I have posted a few times on symbrachydactyly and those posts can be found HERE. In addition, there are several reasonable summaries at other sites including this free ARTICLE from a friend and colleague, Michelle James. Many hospital sites also offer a brief summary of the diagnosis. In my practice, it is not common that patients come to the office with a diagnosis of symbrachydactyly. In fact, that almost never happens. Most patients are labeled as having amniotic band or constriction band syndrome incorrectly.
While there are a few classifications of symbrachydactyly, this one, to me, summarizes the different forms best:
- short finger
- cleft type (thumb and small finger present)
- peromelic (nubbins)
- monodactyly (only the thumb present)
- wrist bones present (but nothing more distal)
- wrist bones absent (ie, arm ends at the end of the forearm)
- transforearm (amputation at mid forearm level)

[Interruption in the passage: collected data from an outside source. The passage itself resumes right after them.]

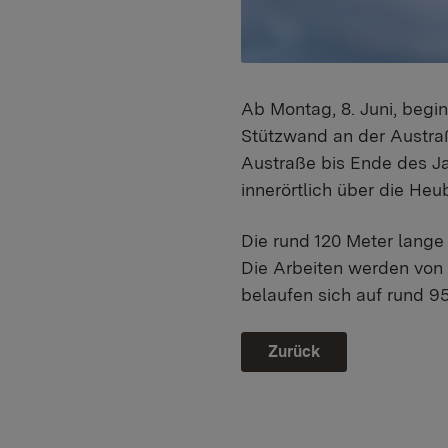
Ab Montag, 8. Juni, begi
Stützwand an der Austraß
Austraße bis Ende des Ja
innerörtlich über die He
Die rund 120 Meter lange
Die Arbeiten werden von
belaufen sich auf rund 9
Zurück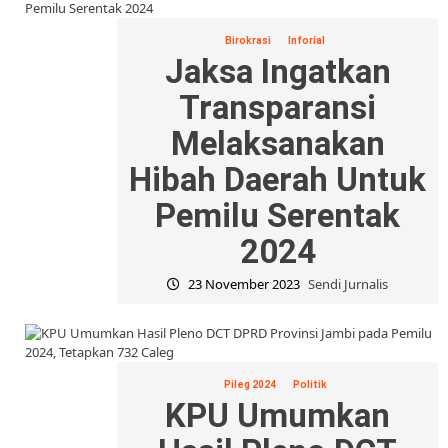
Birokrasi
Inforial
Jaksa Ingatkan
Transparansi
Melaksanakan
Hibah Daerah Untuk
Pemilu Serentak
2024
23 November 2023
Sendi Jurnalis
Pileg 2024
Politik
KPU Umumkan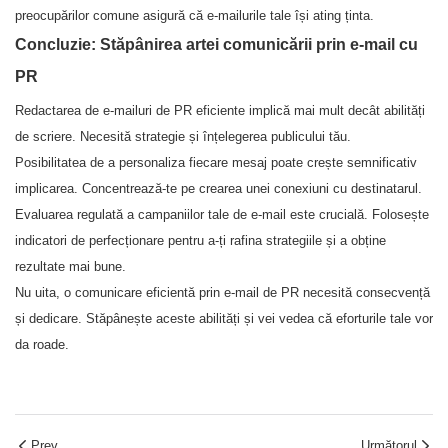
preocupărilor comune asigură că e-mailurile tale își ating ținta.
Concluzie: Stăpânirea artei comunicării prin e-mail cu
PR
Redactarea de e-mailuri de PR eficiente implică mai mult decât abilități
de scriere. Necesită strategie și înțelegerea publicului tău.
Posibilitatea de a personaliza fiecare mesaj poate crește semnificativ
implicarea. Concentrează-te pe crearea unei conexiuni cu destinatarul.
Evaluarea regulată a campaniilor tale de e-mail este crucială. Folosește
indicatori de perfecționare pentru a-ți rafina strategiile și a obține
rezultate mai bune.
Nu uita, o comunicare eficientă prin e-mail de PR necesită consecvență
și dedicare. Stăpânește aceste abilități și vei vedea că eforturile tale vor
da roade.
Prev.
Următorul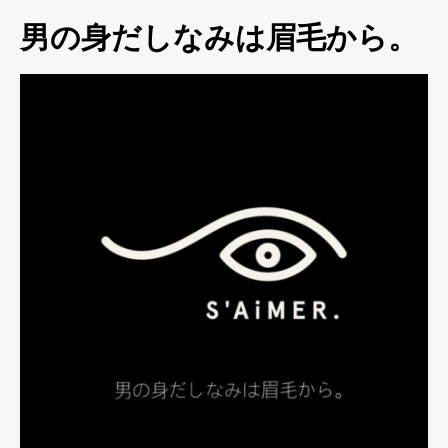
男の身だしなみは眉毛から。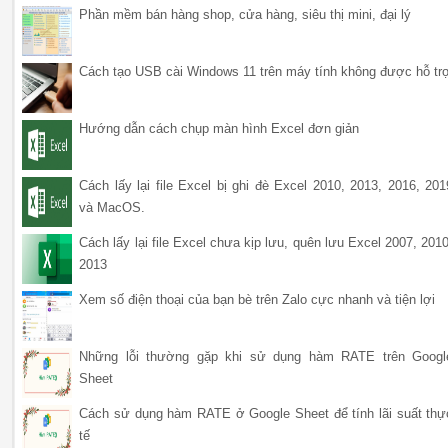
Phần mềm bán hàng shop, cửa hàng, siêu thị mini, đại lý
Cách tạo USB cài Windows 11 trên máy tính không được hỗ tr
Hướng dẫn cách chụp màn hình Excel đơn giản
Cách lấy lại file Excel bị ghi đè Excel 2010, 2013, 2016, 201
và MacOS.
Cách lấy lại file Excel chưa kịp lưu, quên lưu Excel 2007, 2010
2013
Xem số điện thoại của bạn bè trên Zalo cực nhanh và tiện lợi
Những lỗi thường gặp khi sử dụng hàm RATE trên Googl
Sheet
Cách sử dụng hàm RATE ở Google Sheet để tính lãi suất thự
tế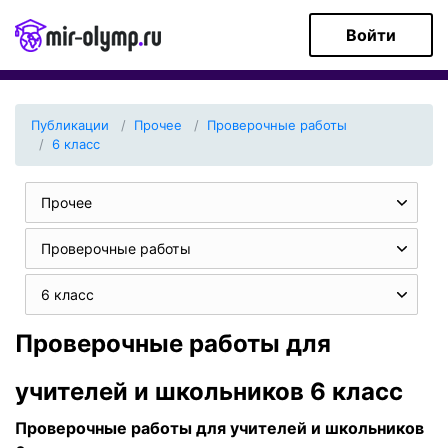
Войти
Публикации
Прочее
Проверочные работы
6 класс
Прочее
Проверочные работы
6 класс
Проверочные работы для
учителей и школьников 6 класс
Проверочные работы для учителей и школьников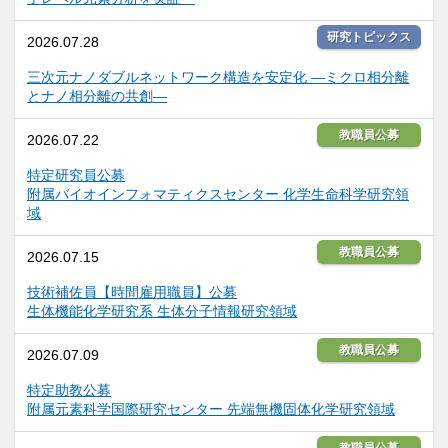
研究トピックス
2026.07.28
三次元ナノダブルネットワーク構造を安定化 ―ミクロ相分離
とナノ相分離の共創―
教職員公募
2026.07.22
特定研究員公募
附属バイオインフォマティクスセンター 化学生命科学研究領
域
教職員公募
2026.07.15
技術補佐員【時間雇用職員】公募
生体機能化学研究系 生体分子情報研究領域
教職員公募
2026.07.09
特定助教公募
附属元素科学国際研究センター 先端無機固体化学研究領域
教職員公募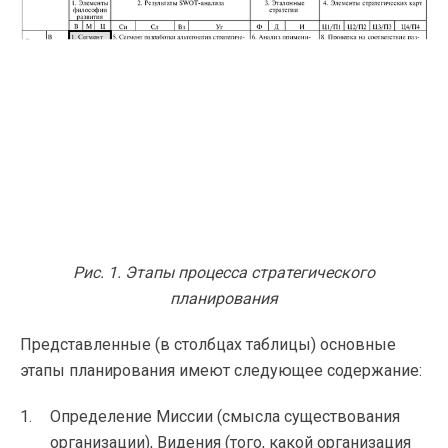
Рис. 1. Этапы процесса стратегического
планирования
Представленные (в столбцах таблицы) основные
этапы планирования имеют следующее содержание:
Определение Миссии (смысла существования
организации), Видения (того, какой организация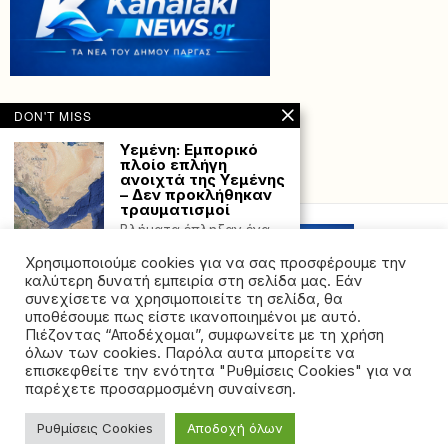
DON'T MISS
Υεμένη: Εμπορικό
πλοίο επλήγη
ανοιχτά της Υεμένης
Powered with
by Hostville”)
– Δεν προκλήθηκαν
τραυματισμοί
Βλήματα έπληξαν ένα
πλοίο ανοιχτά των
Χρησιμοποιούμε cookies για να σας προσφέρουμε την
ακτών της Υεμένης
σήμερα,
καλύτερη δυνατή εμπειρία στη σελίδα μας. Εάν
συνεχίσετε να χρησιμοποιείτε τη σελίδα, θα
Με λαμπρότητα θα
υποθέσουμε πως είστε ικανοποιημένοι με αυτό.
γιορτάσει ο Δήμος
Πιέζοντας “Αποδέχομαι”, συμφωνείτε με τη χρήση
τα 112 χρόνια από
όλων των cookies. Παρόλα αυτα μπορείτε να
την Απελευθέρωση
©2026 - All rights reserved. Απαγορεύεται ρητά η
της Πρέβεζας.
επισκεφθείτε την ενότητα "Ρυθμίσεις Cookies" για να
αναδημοσίευση χωρίς προηγούμενη έγγραφη άδεια
παρέχετε προσαρμοσμένη συναίνεση.
Οι εκδηλώσεις θα
της ιδιοκτήτριας εταιρείας
ξεκινήσουν το Σάββατο
19 Οκτωβρίου και θα
Ρυθμίσεις Cookies
Αποδοχή όλων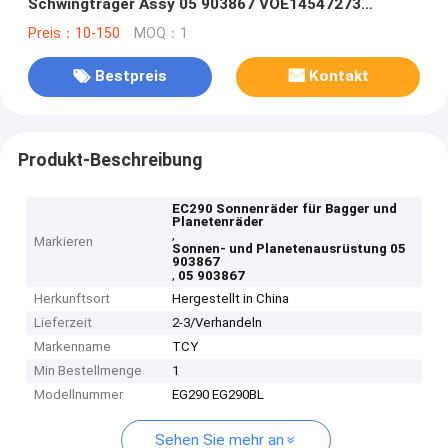
Schwingträger Assy 05 903867 VOE14547273
VOE14547280
Preis：10-150
MOQ：1
Bestpreis
Kontakt
Produkt-Beschreibung
EC290 Sonnenräder für Bagger und
Planetenräder
,
Markieren
Sonnen- und Planetenausrüstung 05
903867
,
05 903867
Herkunftsort
Hergestellt in China
Lieferzeit
2-3/Verhandeln
Markenname
TCY
Min Bestellmenge
1
Modellnummer
EG290 EG290BL
Sehen Sie mehr an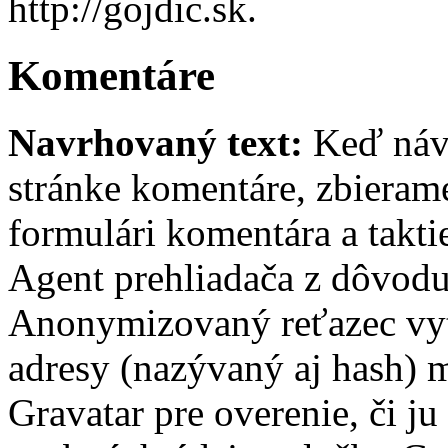
http://gojdic.sk.
Komentáre
Navrhovaný text:
Keď náv
stránke komentáre, zbierame
formulári komentára a takti
Agent prehliadača z dôvodu
Anonymizovaný reťazec vyt
adresy (nazývaný aj hash) 
Gravatar pre overenie, či j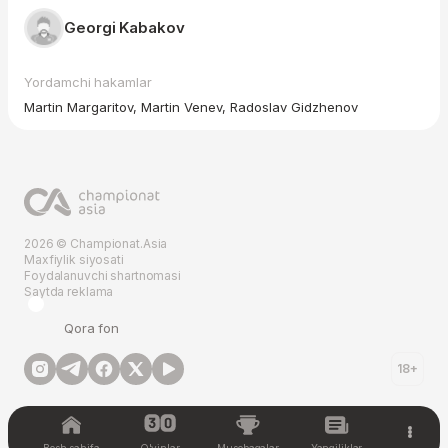
Georgi Kabakov
Yordamchi hakamlar
Martin Margaritov, Martin Venev, Radoslav Gidzhenov
2026 © Championat.Asia
Maxfiylik siyosati
Foydalanuvchi shartnomasi
Saytda reklama
Qora fon
18+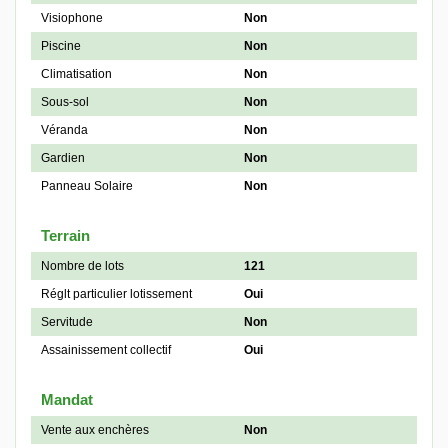
Visiophone
Non
Piscine
Non
Climatisation
Non
Sous-sol
Non
Véranda
Non
Gardien
Non
Panneau Solaire
Non
Terrain
Nombre de lots
121
Réglt particulier lotissement
Oui
Servitude
Non
Assainissement collectif
Oui
Mandat
Vente aux enchères
Non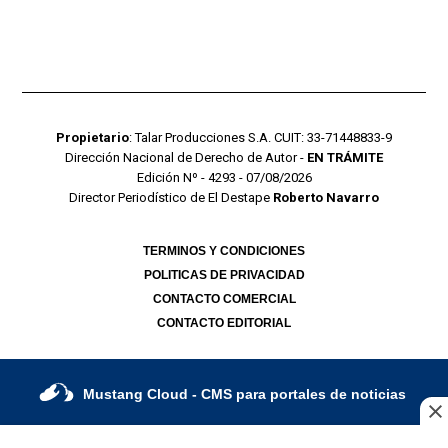
Propietario
: Talar Producciones S.A. CUIT: 33-71448833-9
Dirección Nacional de Derecho de Autor -
EN TRÁMITE
Edición Nº - 4293 - 07/08/2026
Director Periodístico de El Destape
Roberto Navarro
TERMINOS Y CONDICIONES
POLITICAS DE PRIVACIDAD
CONTACTO COMERCIAL
CONTACTO EDITORIAL
Mustang Cloud
- CMS para portales de noticias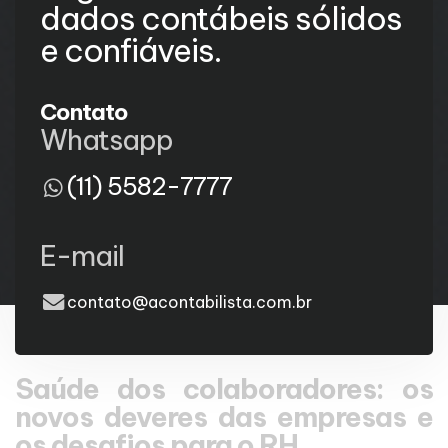
dados contábeis sólidos
e confiáveis.
Contato
Whatsapp
(11) 5582-7777
E-mail
contato@acontabilista.com.br
Saúde dos colaboradores: os
novos deveres das empresas e
os desafios para o RH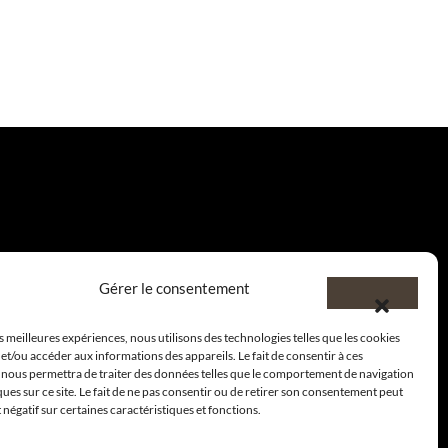
Gérer le consentement
es meilleures expériences, nous utilisons des technologies telles que les cookies
et/ou accéder aux informations des appareils. Le fait de consentir à ces
 nous permettra de traiter des données telles que le comportement de navigation
ques sur ce site. Le fait de ne pas consentir ou de retirer son consentement peut
t négatif sur certaines caractéristiques et fonctions.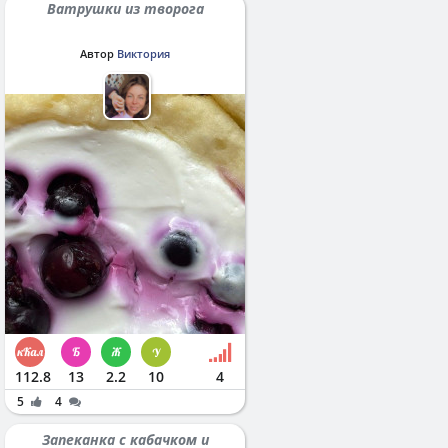
Ватрушки из творога
Автор
Виктория
112.8
13
2.2
10
4
5
4
Запеканка с кабачком и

|Symbrachydactyly after deepening of the spaces between the fingers.|
|Symbrachydactyly x-rays showing short middle phalanges|
These x-rays demonstrate short middle phalanges which account for the overall short digits. See the red arrow on the middle phalanx. The metacarpals (in the hand) are normal, the proximal phalanges are normal, and the distal phalanges are normal or near normal. But the middle phalanges are short, as expected, in this mild form of symbrachydactyly– thus making the overall finger length less than expected. While the digits are short, function is typically excellent and surgery to address the length is not recommended. The only surgery for patients with this type of symbrachydactyly is what has been provided for this patient- a correct of the syndactyly or webbing.